Add account-touching actions only after the workflow runs reliably and your team understands what good output looks like. When you do add outreach, keep it paced, human-reviewed, and separate from the agent’s recommendation layer.

That’s how you build a system that improves reply rates and meeting quality without risking account health. Start your free trial

FAQ

Which PhantomBuster Automations work best for synchronous agent use?

LinkedIn Search Export, LinkedIn Profile Scraper, LinkedIn Profile URL Finder, LinkedIn Activity Extractor, and Professional Email Finder work best because they return data Claude can qualify and prioritize without creating visible account activity. Start with these before adding connection or messaging Automations.

Should Claude automate connection requests in the live loop?

No. Claude can recommend the action and explain why a lead qualifies, but connection requests and messages should run through separate pacing, eligibility, and approval controls. This works because outreach safety depends on rate limits, working windows, and duplicate checks that sit outside the agent’s reasoning loop.

How should the agent handle large LinkedIn searches?

Split large markets into narrower, non-overlapping searches using mutually exclusive filters like geography, seniority, or company size.

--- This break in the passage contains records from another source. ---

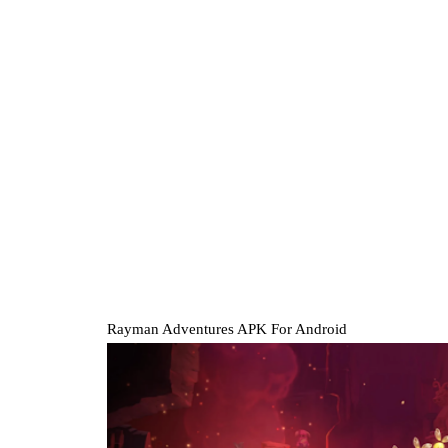
Rayman Adventures APK For Android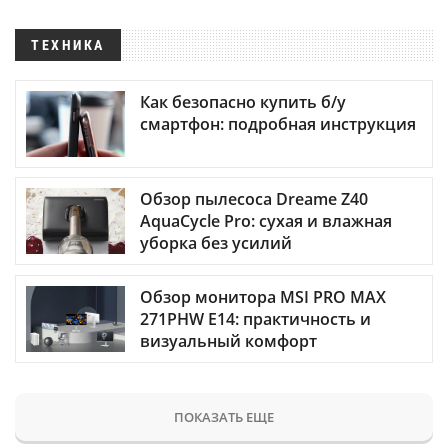
ТЕХНИКА
Как безопасно купить б/у
смартфон: подробная инструкция
Обзор пылесоса Dreame Z40
AquaCycle Pro: сухая и влажная
уборка без усилий
Обзор монитора MSI PRO MAX
271PHW E14: практичность и
визуальный комфорт
ПОКАЗАТЬ ЕЩЕ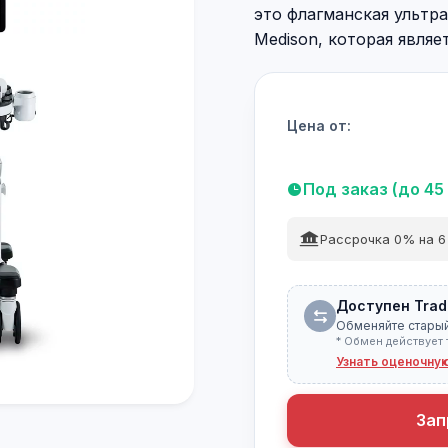
это флагманская ультр
Medison, которая являе
Цена от:
Под заказ (до 45
Рассрочка 0% на 6
Доступен Trad
Обменяйте старый
* Обмен действует 
Узнать оценочну
Зап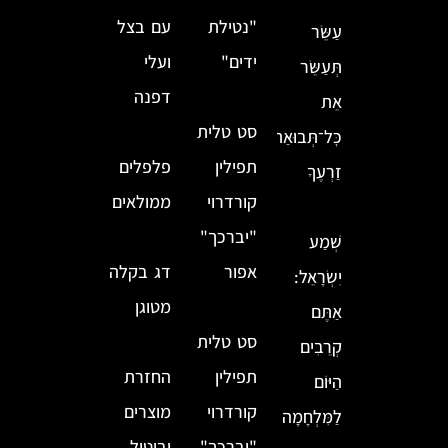
"נטילת
עם בצל
עַשֵּׂר
ידים"
ועלי
תְּעַשֵּׂר
דפנה
אֵת
סט טלית
כׇּל־תְּבוּאַת
תפילין
פלפלים
זַרְעֶךָ
קורדרוי
ממולאים
"יברכך"
שְׁמַע
אפור
דג בקלה
יִשְׂרָאֵל:
מטוגן
אַתֶּם
סט טלית
קְרֵבִים
תפילין
החזרת
הַיּוֹם
קורדרוי
מוצרים
לַמִּלְחָמָה
"יברכך"
וביטול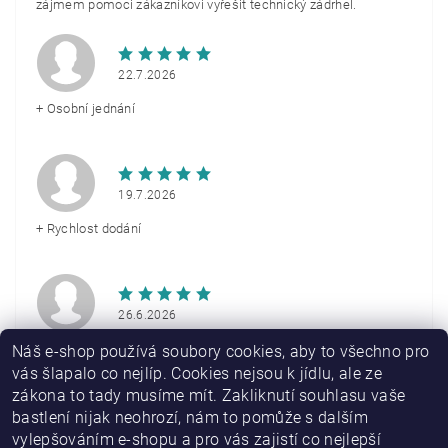
zájmem pomoci zákazníkovi vyřešit technický zádrhel.
22.7.2026
+ Osobní jednání
19.7.2026
+ Rychlost dodání
26.6.2026
+ Rychlé doručení
Náš e-shop používá soubory cookies, aby to všechno pro
vás šlapalo co nejlíp. Cookies nejsou k jídlu, ale ze
zákona to tady musíme mít. Zakliknutí souhlasu vaše
Zobrazit další hodnocení
bastlení nijak neohrozí, nám to pomůže s dalším
vylepšováním e-shopu a pro vás zajistí co nejlepší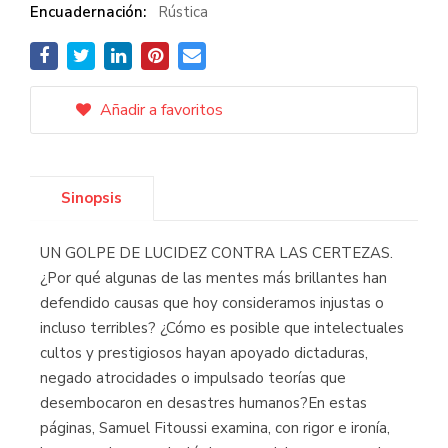
Encuadernación:
Rústica
Añadir a favoritos
Sinopsis
UN GOLPE DE LUCIDEZ CONTRA LAS CERTEZAS.
¿Por qué algunas de las mentes más brillantes han
defendido causas que hoy consideramos injustas o
incluso terribles? ¿Cómo es posible que intelectuales
cultos y prestigiosos hayan apoyado dictaduras,
negado atrocidades o impulsado teorías que
desembocaron en desastres humanos?En estas
páginas, Samuel Fitoussi examina, con rigor e ironía,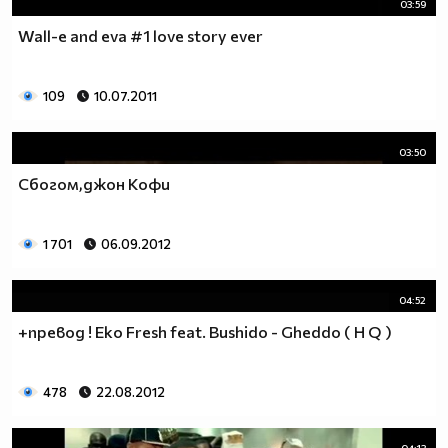
03:59
Wall-e and eva #1 love story ever
109
10.07.2011
03:50
Сбогом,джон Кофи
1 701
06.09.2012
04:52
+превод ! Eko Fresh feat. Bushido - Gheddo ( H Q )
478
22.08.2012
04:13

Process them in batches of 50–100 results and deduplicate before enrichment. Standard LinkedIn search returns approximately 1,000 results; Sales Navigator People searches return approximately 2,500.

How do I connect PhantomBuster’s MCP server to Claude?

Add PhantomBuster’s MCP server as a custom connector in Claude. Authenticate via OAuth and select the workspace you want Claude to access. The server exposes Automations, output retrieval, lead search, and filtered list creation—no custom API wrapper needed.

What happens if a streaming run times out?

If the /agents/launch-sync stream times out before completion, your wrapper should fall back to polling the container or Automation status until the run finishes or fails. Return an error to Claude if the run does not complete within your timeout threshold, so it can retry with a smaller batch or narrower scope.

How do I keep outreach paced if multiple reps share the same account?

Use a shared account governor that tracks total daily activity across all reps. Set a team-wide cap, distribute it across reps proportionally or by priority, and pause all sequences when the cap is reached. This works because LinkedIn enforcement evaluates account-level patterns, not per-user behavior.

What metrics show the agent is improving pipeline quality?

Track reply rate, meeting booking rate, and the ratio of qualified meetings to total outreach. Compare leads scored by Claude against your baseline prospecting method. If reply rates increase and fewer meetings turn out to be poor fits, the agent’s qualification and prioritization logic is working.

How do I split large markets on LinkedIn without overlap?

Use mutually exclusive filters like geographic regions, seniority levels (IC vs. Manager vs. VP), or company size brackets. Run separate searches for each segment, deduplicate by canonical LinkedIn URL across all results, and merge the qualified leads into one ranked list before enrichment.